Víctor de Currea Lugo | 3 de junio de 2018
La violencia sexual en las guerras es, desafortunadamente, una constante. Desde el rapto de las sabinas hasta las violaciones de mujeres en la guerra de Bosnia-Herzegovina y Liberia, pasando por Siria, Palestina, Congo y Afganistán.
A Claudia Morales, por su valentía.
La violencia sexual en las guerras es, desafortunadamente, una constante. Desde el rapto de las sabinas hasta las violaciones de mujeres en la guerra de Bosnia-Herzegovina y Liberia, pasando por Siria, Palestina, Congo y Afganistán. Las víctimas, como una tendencia general, no denuncian. Y no lo hacen porque se enfrentarían a grandes poderes con mínimas posibilidades de éxito.
En el genocidio de Ruanda hubo un brutal capítulo de violencia sexual. Entre 250.000 y 500.000 mujeres fueron violadas. Pero no solo se trató de la orden de violar a las mujeres de la etnia tutsi y embarazarlas, sino que se organizó la salida de los hospitales de pacientes con sida, los cuales fueron agrupados en cuadrillas de violadores que luego contaminaron a miles de mujeres. Es imposible pensar que una mujer tutsi se atrevería a esperar siquiera algo de justicia de un sistema que, en la teoría y en la práctica, no ofrecía nada ante una denuncia.
En Darfur, Sudán, la violencia sexual es cotidiana. Allí, como trabajador humanitario, asumí parte de la atención en salud de las víctimas. Cuando las mujeres salían de sus aldeas a buscar agua o leña para cocinar, quedaban expuestas a los grupos paramilitares que las violaban. El miedo y la impotencia era tal, que pedirles que denunciaran no solo era inútil sino suicida. Un informe de Médicos Sin Fronteras (MSF) sobre violencia sexual terminó en la detención de los trabajadores humanitarios, porque se rehusaron a entregar los nombres de las víctimas a las autoridades, ya que sabían que el gobierno no iba a investigar sino a perseguir a las mujeres que se atrevieran a denunciar.
En Etiopía, en la frontera con Somalia, entrevisté varias mujeres violadas. Pertenecían a la comunidad ogaden, de credo musulmán; en esos días la población del lugar era una mezcla de refugiados provenientes de Somalia y de residentes etíopes de segunda clase. La constante era el deseo de silencio, sabían que las posibilidades de ganar un caso, ante un tribunal, era imposible. La falta de pruebas, las trabas burocráticas y los laberintos jurídicos, les desanimaban.

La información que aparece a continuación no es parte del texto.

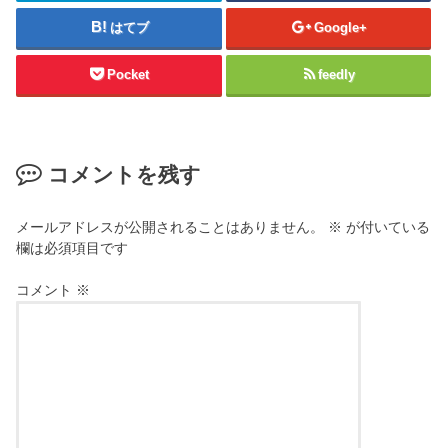
はてブ
Google+
Pocket
feedly
コメントを残す
メールアドレスが公開されることはありません。
※
が付いている
欄は必須項目です
コメント
※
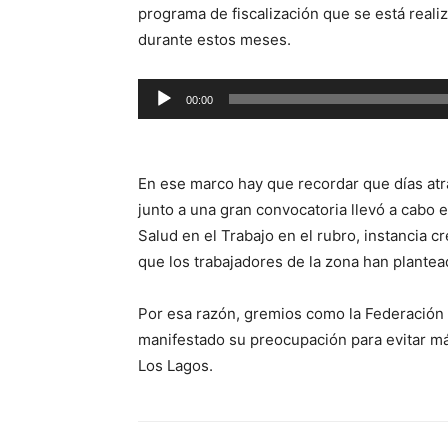
programa de fiscalización que se está reali
durante estos meses.
Reproductor
00:00
de
audio
En ese marco hay que recordar que días atr
junto a una gran convocatoria llevó a cabo 
Salud en el Trabajo en el rubro, instancia 
que los trabajadores de la zona han plantea
Por esa razón, gremios como la Federación
manifestado su preocupación para evitar m
Los Lagos.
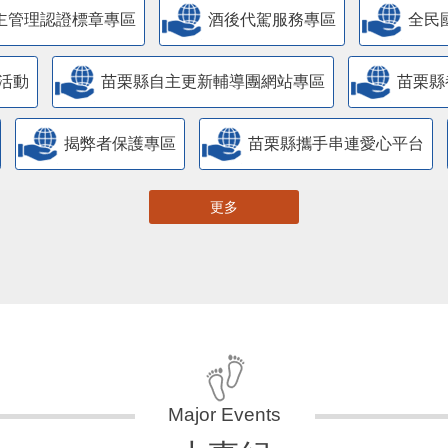
主管理認證標章專區
酒後代駕服務專區
全民
活動
苗栗縣自主更新輔導團網站專區
苗栗縣
揭弊者保護專區
苗栗縣攜手串連愛心平台
更多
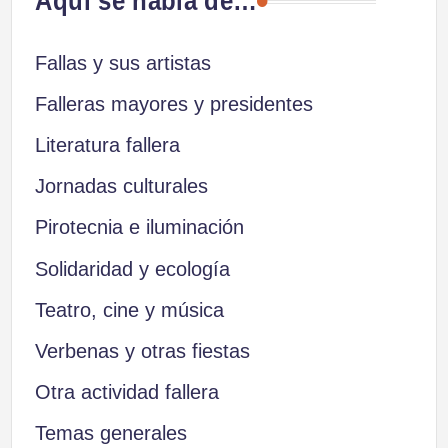
Aquí se habla de…
Fallas y sus artistas
Falleras mayores y presidentes
Literatura fallera
Jornadas culturales
Pirotecnia e iluminación
Solidaridad y ecología
Teatro, cine y música
Verbenas y otras fiestas
Otra actividad fallera
Temas generales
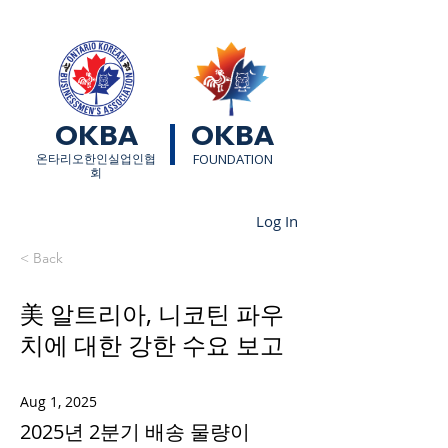
OKBA
OKBA
​온타리오한인실업인협
FOUNDATION
회
Log In
< Back
美 알트리아, 니코틴 파우
치에 대한 강한 수요 보고
Aug 1, 2025
2025년 2분기 배송 물량이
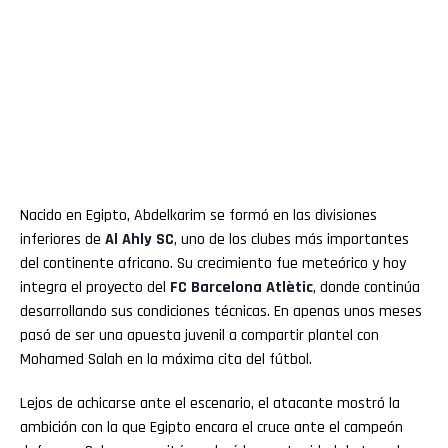
Nacido en Egipto, Abdelkarim se formó en las divisiones
inferiores de
Al Ahly SC
, uno de los clubes más importantes
del continente africano. Su crecimiento fue meteórico y hoy
integra el proyecto del
FC Barcelona Atlètic
, donde continúa
desarrollando sus condiciones técnicas. En apenas unos meses
pasó de ser una apuesta juvenil a compartir plantel con
Mohamed Salah en la máxima cita del fútbol.
Lejos de achicarse ante el escenario, el atacante mostró la
ambición con la que Egipto encara el cruce ante el campeón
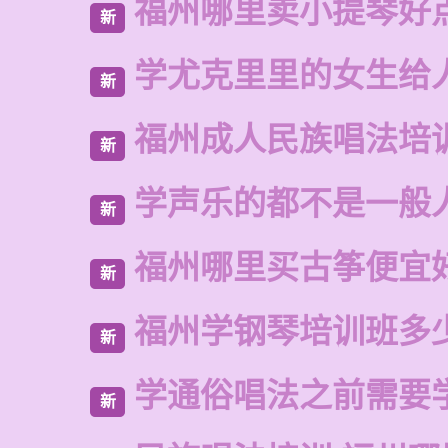
福州哪里卖小提琴好
新
学尤克里里的女生给
新
福州成人民族唱法培
新
学声乐的都不是一般
新
福州哪里买古筝便宜
新
福州学钢琴培训班多
新
学通俗唱法之前需要
新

Pero ninguno de esos crímenes empezó cuando la mujer fue forzada sexualmente, no. Empezó mucho antes: en Ruanda empezó cuando se convirtió a los tutsis en cucarachas y a las mujeres de esta comunidad en una amenaza demográfica y en una “tentación para los hombres hutus”.

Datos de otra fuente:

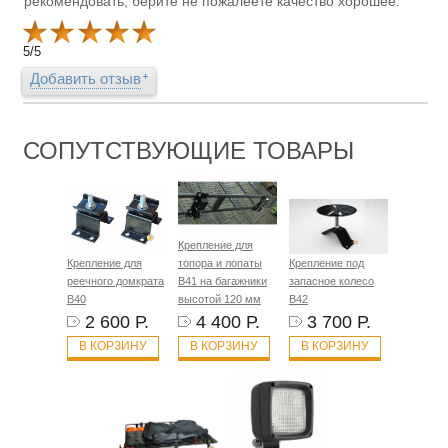
рекомендовать, берите не пожалеете качество хорошее.
5
/
5
Добавить отзыв
СОПУТСТВУЮЩИЕ ТОВАРЫ
Крепление для
Крепление для
топора и лопаты
Крепление под
реечного домкрата
B41 на багажники
запасное колесо
B40
высотой 120 мм
B42
2 600 Р.
4 400 Р.
3 700 Р.
В КОРЗИНУ
В КОРЗИНУ
В КОРЗИНУ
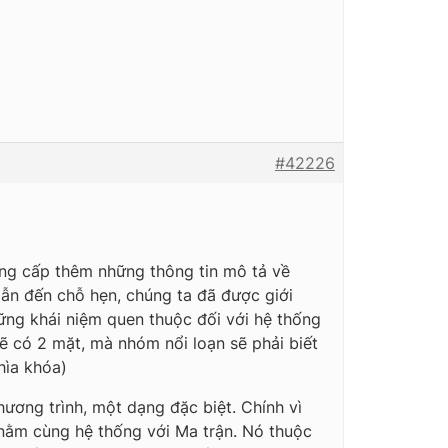
#42226
cung cấp thêm những thông tin mô tả về
dẫn đến chỗ hẹn, chúng ta đã được giới
ững khái niệm quen thuộc đối với hệ thống
ẽ có 2 mặt, mà nhóm nổi loạn sẽ phải biết
hìa khóa)
hương trình, một dạng đặc biệt. Chính vì
 nằm cùng hệ thống với Ma trận. Nó thuộc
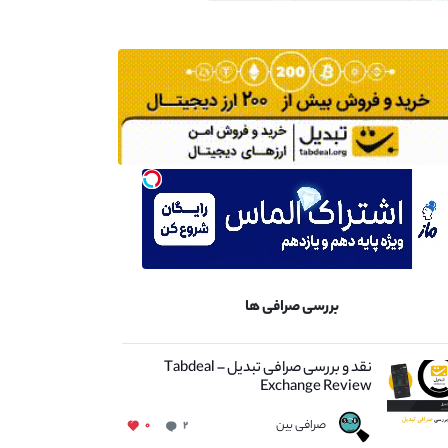
بررسی صرافی ها
نقد و بررسی صرافی تبدیل – Tabdeal
Exchange Review
صرافی بین
۰
۲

En Darfur, los crímenes empezaron cuando el sistema judicial, retorciendo el Corán, decidió que para que una mujer denunciara una violación sexual necesitaría de cuatro testigos que no fueran sus familiares. Y si no presentaba los testigos, podría ser acusada y procesada por tener sexo fuera del matrimonio.
En Etiopía, la violación empieza con una negación de la comunidad ogaden y una nula oferta de acceso a la justicia. Las mujeres de esa comunidad, no aparecían siquiera en las políticas de las autoridades locales, mucho menos aparecerían ante el sistema judicial.
Esas decisiones políticas y jurídicas estuvieron en los tres casos acompañadas de unas prácticas, creencias y prejuicios sociales que cohonestaban con la violencia sexual, al punto que la perpetuaban como una costumbre más. Era muy importante ofrecer asistencia médica a las víctimas y también apoyo a su salud mental; era útil enseñarles sus derechos, pero todo eso era limitado cuando el sistema judicial no abría sus puertas ante estos hechos. Las víctimas sabían que, como dice una columnista colombiana, el camino del silencio era el más adecuado en estos escenarios.
En todos estos casos, las mujeres enfrentaron las dudas de la sociedad, la morbosidad, las preguntas de la familia, la sospecha de las autoridades, el recuerdo del victimario impune y la falta de entendimiento de quienes, en ese momento, más debían entenderlas.
El silencio en estos casos no es un lujo, y su relato a medias no puede volverse un arma contra las víctimas. Exigirles que hablen sería exponerlas a nuevos riesgos. Esas guerras me enseñaron que acusar a la víctima de ser responsable de la impunidad es injusto. En los tres escenarios citados, con un alto nivel de impunidad bajo regímenes patriarcales, donde la violencia sexual es cotidiana, no hay esperanza, porque la justicia no es más que un cúmulo de buenas intenciones y un cartapacio de normas sin futuro al servicio de poderes intocables.